• [Exercise aim] Reproduce the material from its beginning through the line containing "### Local Development Testing", inclusive, substituting "RepoPulse" for "GitPulse" and leaving everything else unchanged.

• [Data for processing]
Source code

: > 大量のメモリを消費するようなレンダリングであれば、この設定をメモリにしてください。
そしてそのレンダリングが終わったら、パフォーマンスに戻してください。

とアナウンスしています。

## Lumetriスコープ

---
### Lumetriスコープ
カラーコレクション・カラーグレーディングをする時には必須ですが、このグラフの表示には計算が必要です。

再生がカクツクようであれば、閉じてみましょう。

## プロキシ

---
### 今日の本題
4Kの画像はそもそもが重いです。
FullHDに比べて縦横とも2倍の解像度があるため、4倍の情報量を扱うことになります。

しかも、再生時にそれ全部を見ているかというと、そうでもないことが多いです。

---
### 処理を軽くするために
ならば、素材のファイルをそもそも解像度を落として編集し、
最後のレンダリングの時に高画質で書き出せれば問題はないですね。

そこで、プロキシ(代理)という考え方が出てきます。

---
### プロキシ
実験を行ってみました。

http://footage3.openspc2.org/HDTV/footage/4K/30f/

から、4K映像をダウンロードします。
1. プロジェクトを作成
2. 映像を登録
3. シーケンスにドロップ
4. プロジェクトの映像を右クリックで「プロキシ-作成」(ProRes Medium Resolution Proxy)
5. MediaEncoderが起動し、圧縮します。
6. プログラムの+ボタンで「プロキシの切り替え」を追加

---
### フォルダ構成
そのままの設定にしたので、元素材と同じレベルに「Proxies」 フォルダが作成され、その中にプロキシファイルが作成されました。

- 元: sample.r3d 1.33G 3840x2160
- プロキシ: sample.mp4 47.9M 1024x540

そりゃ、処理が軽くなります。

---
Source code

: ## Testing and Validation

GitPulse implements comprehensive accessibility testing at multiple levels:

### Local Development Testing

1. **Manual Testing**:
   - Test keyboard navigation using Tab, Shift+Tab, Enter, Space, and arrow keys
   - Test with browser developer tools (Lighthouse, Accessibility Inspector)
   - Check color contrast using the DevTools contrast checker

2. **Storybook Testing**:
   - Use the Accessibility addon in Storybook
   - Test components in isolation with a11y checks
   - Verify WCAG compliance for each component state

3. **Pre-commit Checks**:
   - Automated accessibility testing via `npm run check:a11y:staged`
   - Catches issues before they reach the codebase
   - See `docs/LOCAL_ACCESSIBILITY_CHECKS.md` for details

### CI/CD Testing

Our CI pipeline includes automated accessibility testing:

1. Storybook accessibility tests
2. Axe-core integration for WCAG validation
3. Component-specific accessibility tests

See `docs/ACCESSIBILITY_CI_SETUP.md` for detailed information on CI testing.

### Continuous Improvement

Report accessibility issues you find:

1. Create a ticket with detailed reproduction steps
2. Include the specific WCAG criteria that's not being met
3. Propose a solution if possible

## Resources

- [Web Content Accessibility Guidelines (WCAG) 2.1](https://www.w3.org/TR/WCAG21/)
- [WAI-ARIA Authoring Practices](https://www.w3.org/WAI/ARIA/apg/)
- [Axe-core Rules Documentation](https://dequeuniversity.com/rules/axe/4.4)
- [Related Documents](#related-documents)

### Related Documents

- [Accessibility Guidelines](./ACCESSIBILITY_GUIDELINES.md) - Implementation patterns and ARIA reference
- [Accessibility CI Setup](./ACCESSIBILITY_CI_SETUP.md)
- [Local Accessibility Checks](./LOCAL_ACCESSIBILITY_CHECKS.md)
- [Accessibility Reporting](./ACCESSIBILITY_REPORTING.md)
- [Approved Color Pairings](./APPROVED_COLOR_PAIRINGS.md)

• [Response]
Source code

: > 大量のメモリを消費するようなレンダリングであれば、この設定をメモリにしてください。
そしてそのレンダリングが終わったら、パフォーマンスに戻してください。

とアナウンスしています。

## Lumetriスコープ

---
### Lumetriスコープ
カラーコレクション・カラーグレーディングをする時には必須ですが、このグラフの表示には計算が必要です。

再生がカクツクようであれば、閉じてみましょう。

## プロキシ

---
### 今日の本題
4Kの画像はそもそもが重いです。
FullHDに比べて縦横とも2倍の解像度があるため、4倍の情報量を扱うことになります。

しかも、再生時にそれ全部を見ているかというと、そうでもないことが多いです。

---
### 処理を軽くするために
ならば、素材のファイルをそもそも解像度を落として編集し、
最後のレンダリングの時に高画質で書き出せれば問題はないですね。

そこで、プロキシ(代理)という考え方が出てきます。

---
### プロキシ
実験を行ってみました。

http://footage3.openspc2.org/HDTV/footage/4K/30f/

から、4K映像をダウンロードします。
1. プロジェクトを作成
2. 映像を登録
3. シーケンスにドロップ
4. プロジェクトの映像を右クリックで「プロキシ-作成」(ProRes Medium Resolution Proxy)
5. MediaEncoderが起動し、圧縮します。
6. プログラムの+ボタンで「プロキシの切り替え」を追加

---
### フォルダ構成
そのままの設定にしたので、元素材と同じレベルに「Proxies」 フォルダが作成され、その中にプロキシファイルが作成されました。

- 元: sample.r3d 1.33G 3840x2160
- プロキシ: sample.mp4 47.9M 1024x540

そりゃ、処理が軽くなります。

---
Source code

: ## Testing and Validation

RepoPulse implements comprehensive accessibility testing at multiple levels:

### Local Development Testing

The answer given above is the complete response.